C'est d'abord une pluie de petites taches, météorites,
feuilles, algues ou langues de feu lancées dans un mouvement qui
nous fascine. Ce n'est pas le mouvement seul qui capte notre
attention mais également la structure des formes individuelles,
petits rectangles clairs ou foncés qui se touchent à leurs
angles. Ces petites masses semblent chargées d'une énergie
particulière qui renforce chez le spectateur l'impression d'éclatement.

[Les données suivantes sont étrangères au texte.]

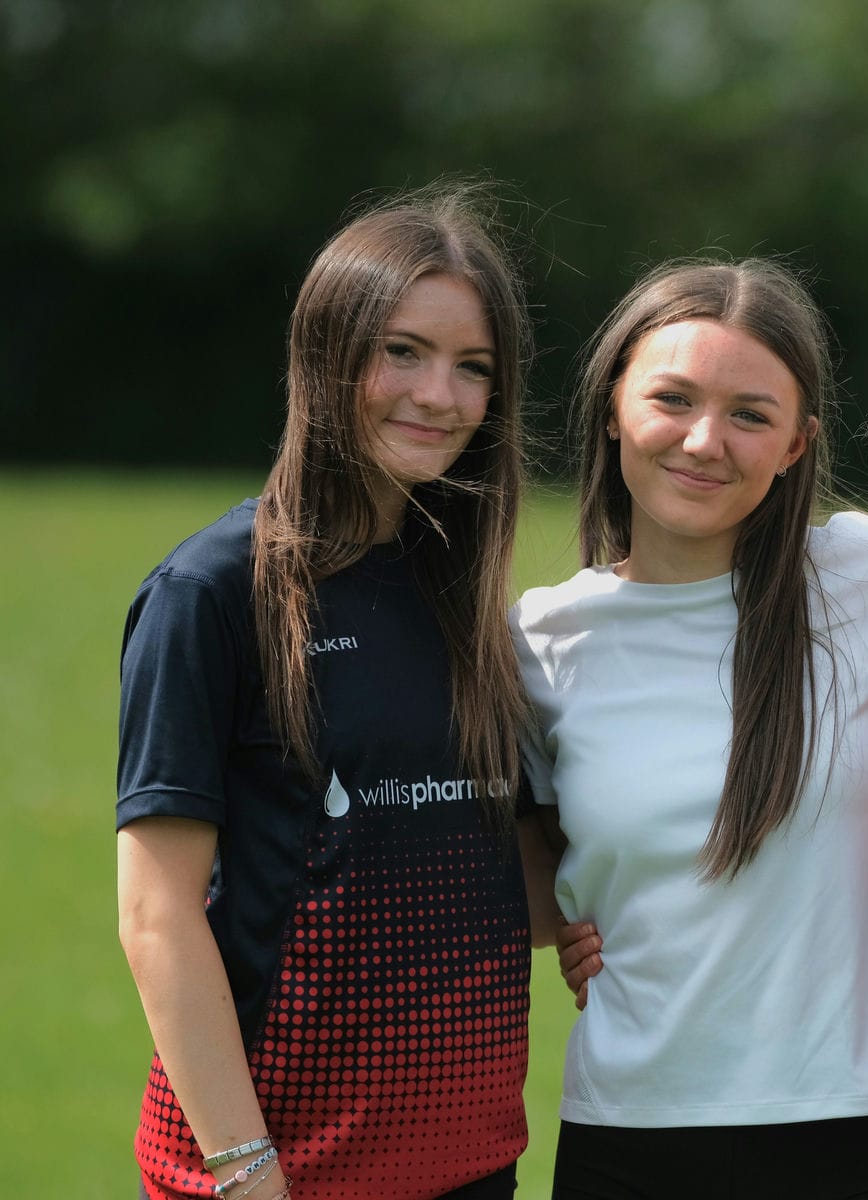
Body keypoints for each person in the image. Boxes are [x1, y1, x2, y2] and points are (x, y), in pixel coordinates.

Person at [116, 183, 551, 1200]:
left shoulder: (460, 596)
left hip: (469, 1163)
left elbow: (506, 882)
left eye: (474, 367)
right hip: (276, 1170)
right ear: (325, 352)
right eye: (403, 350)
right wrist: (245, 1169)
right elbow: (155, 912)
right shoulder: (211, 591)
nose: (439, 394)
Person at [511, 259, 868, 1199]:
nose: (705, 441)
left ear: (797, 444)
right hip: (628, 1139)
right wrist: (578, 918)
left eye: (750, 414)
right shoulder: (541, 638)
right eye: (672, 399)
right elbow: (531, 857)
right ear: (612, 406)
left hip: (862, 1133)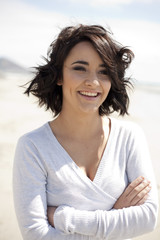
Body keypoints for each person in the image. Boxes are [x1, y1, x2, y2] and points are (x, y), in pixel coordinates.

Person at [13, 24, 158, 240]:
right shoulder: (32, 147)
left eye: (104, 71)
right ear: (59, 75)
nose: (93, 82)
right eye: (80, 68)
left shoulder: (129, 137)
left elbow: (148, 217)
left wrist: (63, 218)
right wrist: (117, 217)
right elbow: (36, 235)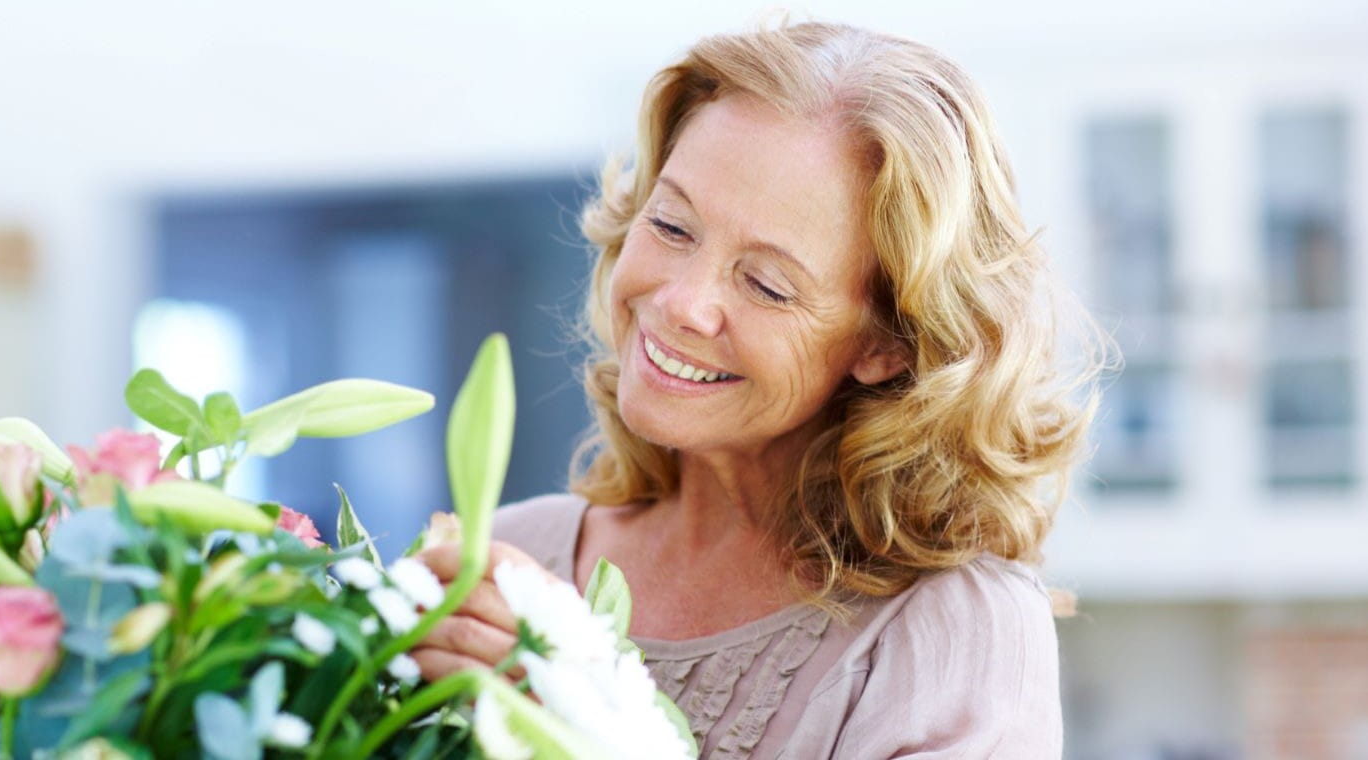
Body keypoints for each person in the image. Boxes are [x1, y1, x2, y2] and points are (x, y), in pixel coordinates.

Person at [412, 20, 1103, 759]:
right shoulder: (507, 554)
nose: (682, 302)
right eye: (673, 226)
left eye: (767, 285)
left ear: (886, 344)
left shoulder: (955, 633)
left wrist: (582, 711)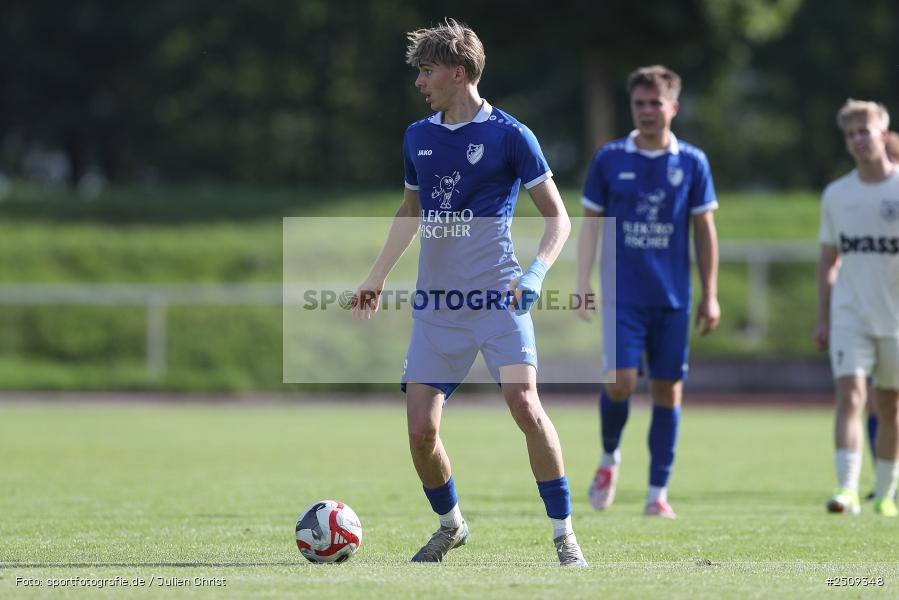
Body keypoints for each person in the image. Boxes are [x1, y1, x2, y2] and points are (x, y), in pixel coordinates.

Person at [352, 19, 586, 566]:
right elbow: (411, 210)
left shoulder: (511, 135)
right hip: (437, 307)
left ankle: (564, 534)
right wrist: (376, 275)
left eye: (427, 71)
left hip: (498, 300)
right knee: (420, 433)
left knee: (525, 405)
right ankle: (451, 526)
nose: (420, 82)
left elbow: (558, 218)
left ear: (458, 74)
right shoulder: (418, 136)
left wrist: (534, 275)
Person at [576, 65, 720, 518]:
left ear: (673, 106)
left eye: (656, 103)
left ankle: (657, 492)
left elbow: (705, 230)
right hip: (624, 296)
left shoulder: (692, 162)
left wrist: (710, 293)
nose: (647, 111)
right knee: (620, 383)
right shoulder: (610, 158)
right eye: (640, 103)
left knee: (667, 392)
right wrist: (582, 281)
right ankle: (609, 458)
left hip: (673, 299)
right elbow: (590, 224)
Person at [815, 100, 899, 517]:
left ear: (883, 133)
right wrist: (823, 317)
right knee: (850, 395)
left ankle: (885, 493)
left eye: (865, 131)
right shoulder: (837, 194)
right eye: (851, 134)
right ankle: (846, 491)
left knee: (890, 404)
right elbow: (829, 260)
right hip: (851, 315)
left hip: (896, 319)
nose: (858, 139)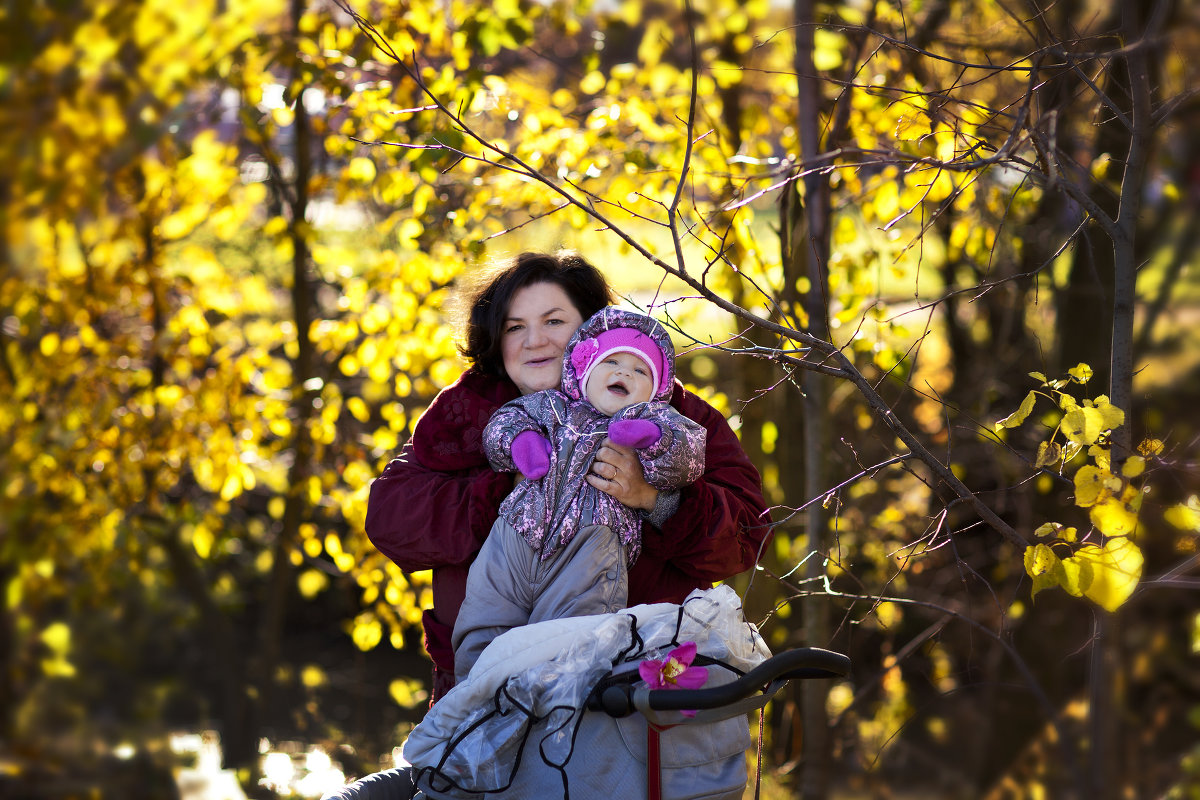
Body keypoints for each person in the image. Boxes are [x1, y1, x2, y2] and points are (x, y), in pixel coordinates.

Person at [365, 250, 772, 704]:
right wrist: (510, 489)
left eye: (554, 322)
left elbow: (748, 533)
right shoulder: (467, 411)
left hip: (630, 695)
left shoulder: (670, 413)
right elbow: (390, 517)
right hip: (478, 689)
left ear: (593, 329)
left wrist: (655, 498)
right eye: (514, 327)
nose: (534, 341)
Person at [452, 307, 707, 681]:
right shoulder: (552, 405)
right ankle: (475, 705)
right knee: (483, 625)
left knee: (569, 645)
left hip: (591, 546)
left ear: (654, 393)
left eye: (640, 372)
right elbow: (505, 421)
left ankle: (549, 715)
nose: (624, 373)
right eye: (612, 362)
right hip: (515, 533)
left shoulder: (659, 419)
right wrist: (522, 442)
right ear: (583, 370)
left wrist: (652, 438)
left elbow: (688, 455)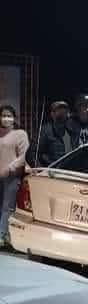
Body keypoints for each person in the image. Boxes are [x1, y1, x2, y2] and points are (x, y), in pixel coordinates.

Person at [0, 105, 29, 246]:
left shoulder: (20, 134)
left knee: (7, 207)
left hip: (11, 176)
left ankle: (2, 235)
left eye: (9, 115)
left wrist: (10, 168)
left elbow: (24, 156)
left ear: (14, 118)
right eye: (3, 115)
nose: (6, 118)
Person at [37, 100, 72, 166]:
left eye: (64, 111)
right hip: (51, 172)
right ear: (52, 114)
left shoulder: (71, 131)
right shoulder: (45, 131)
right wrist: (40, 171)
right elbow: (34, 154)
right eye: (59, 111)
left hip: (68, 170)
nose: (62, 113)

Graduellement les masses sombres de l'arrière-plan se rapprochent
des premiers plans, elles s'éclaircissent et passent au blanc
pur. C'est ce qu'on a nommé le passage du négatif au positif. Le
phénomène s'accomplit, notons-le, au profit d'un déploiement d'énergie;
au centre inférieur du tableau Sea-Gull, par exemple, deux
masses sombres se touchent par leurs angles droits et, à gauche
comme à droite, les rectangles blancs délimités par leurs
bourrelets de pâte cherchent à se rejoindre sous la poussée de
leur énergie propre tout aussi bien que par la vertu du mouvement
général de la composition. Les tableaux de Borduas sont
maintenant éclatants dans leur structure, dans leur espace, mais
également dans leur lumière. Parti d'une composition caverneuse
ou sous-marine, l'artiste accède à la lumière sidérale éclatante
sans jamais perdre de vue ce secret que les choses lui avaient
laissé dans l'oeil vers les années 47 et même bien avant.
Finalement, osera-t-on demander: "Où est la présence de
l'homme dans cette peinture?" Si l'oeuvre de Borduas procède
du sens intelligencié de la vue, si elle est spontanéité et
fabrication, signe et objet, ne possède-t-on pas déjà la réponse?